TEX really does get how delightfully odd life can be, with creator Jesse Atwell calling the strip, which now has a home at GoComics/Andrews McMeel after years of independently publishing on platforms like Instagram, “Tex’s little, weird adventure”.
It is, and with vibes that remind you (but not even remotely in a derivative way) of Calvin and Hobbes – no surprise there since Atwell claims Bill Watterson as one of his rock star inspirations growing up – and Wallace the Brave by Will Henry, it’s shaping up, even three comic strips in, to be one of those reads that tickles the funny bone, engages the brain and delights with artwork that zips off the page with vivacity and colour.
One of the rare silver linings of COVID – “… it wasn’t until some time during the pandemic when things started coming together and the idea of TEX came about” – TEX reflected the disruption of the moment with Atwell admitting in an interview on GoComics.com, that “The pandemic had a way of making everything feel brand new … [and so, I imagined] a family where everyone is experiencing this feeling of newness.”

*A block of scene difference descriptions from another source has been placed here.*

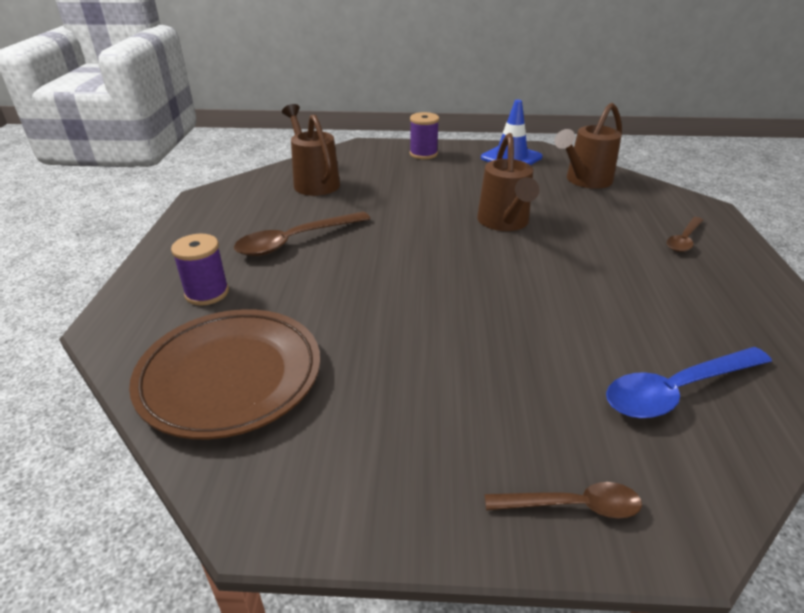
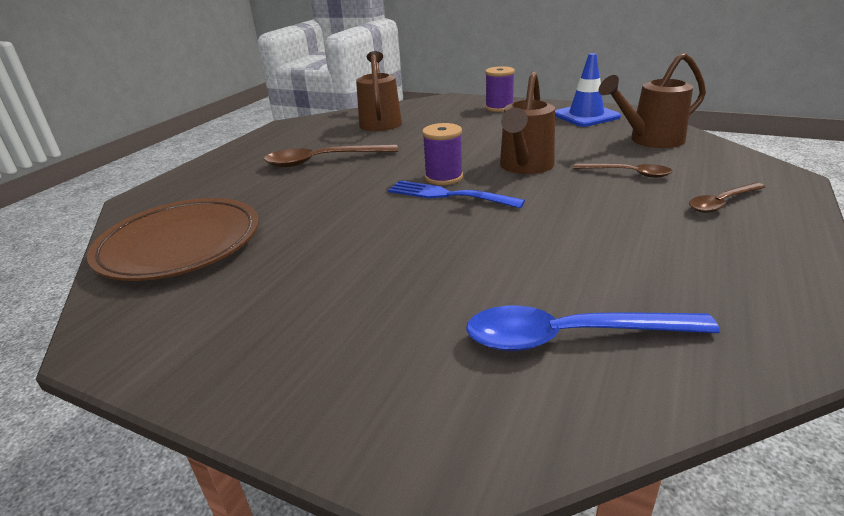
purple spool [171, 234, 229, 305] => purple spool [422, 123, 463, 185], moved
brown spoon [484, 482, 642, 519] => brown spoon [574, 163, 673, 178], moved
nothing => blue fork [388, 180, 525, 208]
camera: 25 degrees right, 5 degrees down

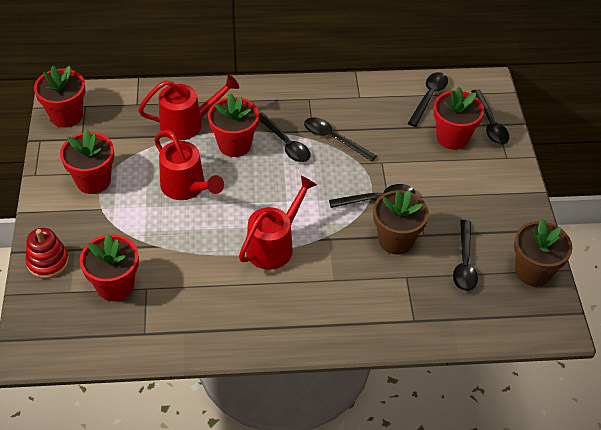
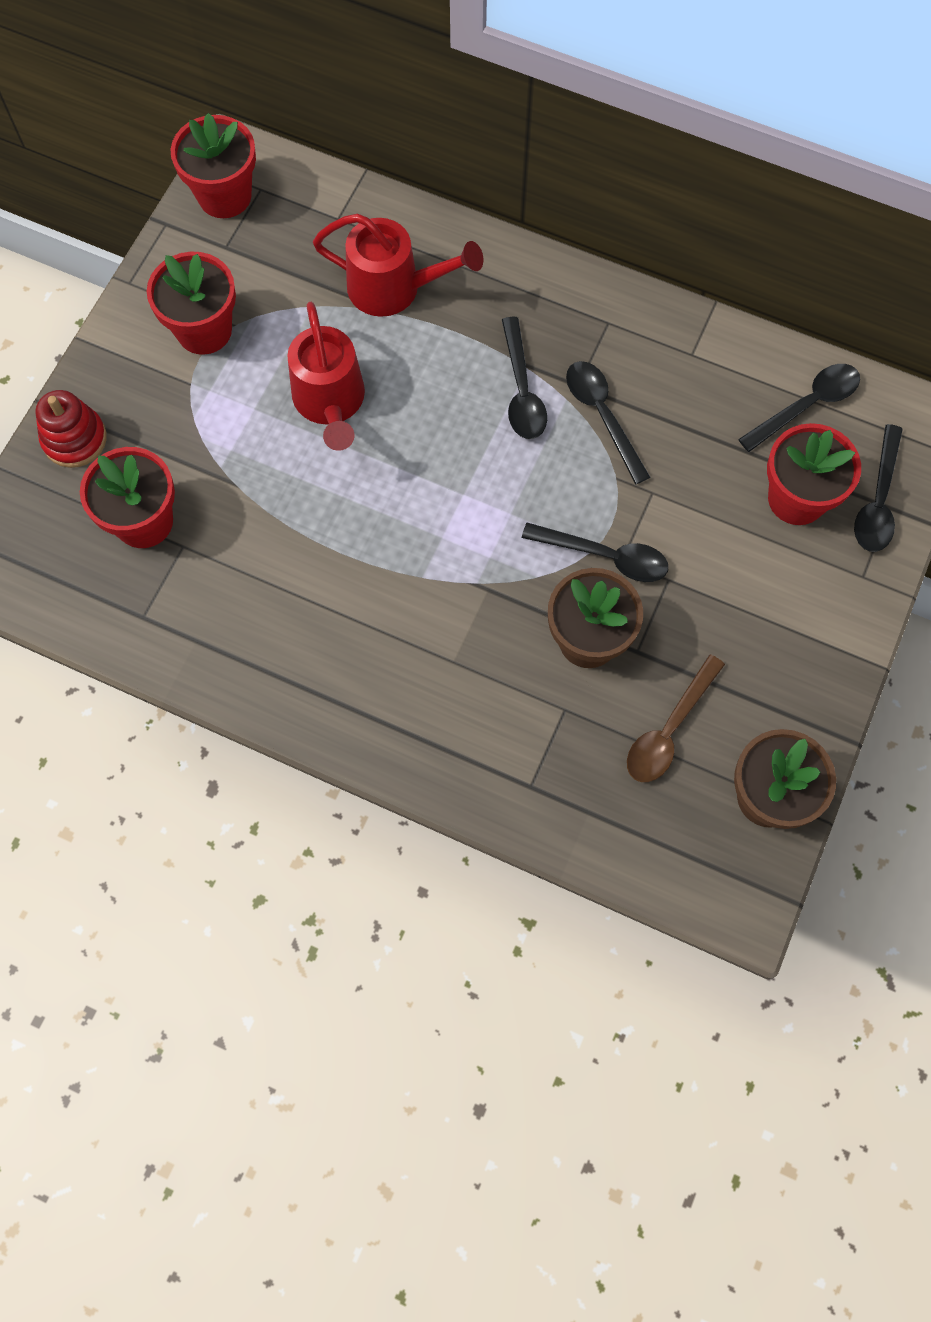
red flower pot [208, 93, 259, 157] => nothing
red watering can [239, 176, 317, 270] => nothing
black spoon [453, 220, 478, 291] => brown spoon [627, 654, 725, 782]
camera: 30 degrees right, 20 degrees up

With a cartooning style he describes in the same interview as “Frantic. With a twist of lemon”, Atwell has come up with one of the freshest, most fun, gloriously weird and thoughtfully insightful comic strips in a good long while, which is bound to strike a chord and become a firm favourite because who hasn’t felt life is a little bit off but wonderfully possible and wondered where that’ll lead next?
Atwell clearly has and it seems like a good idea, oatmeal and maple syrup glaze sachet in hand, to go right along with him and TEX.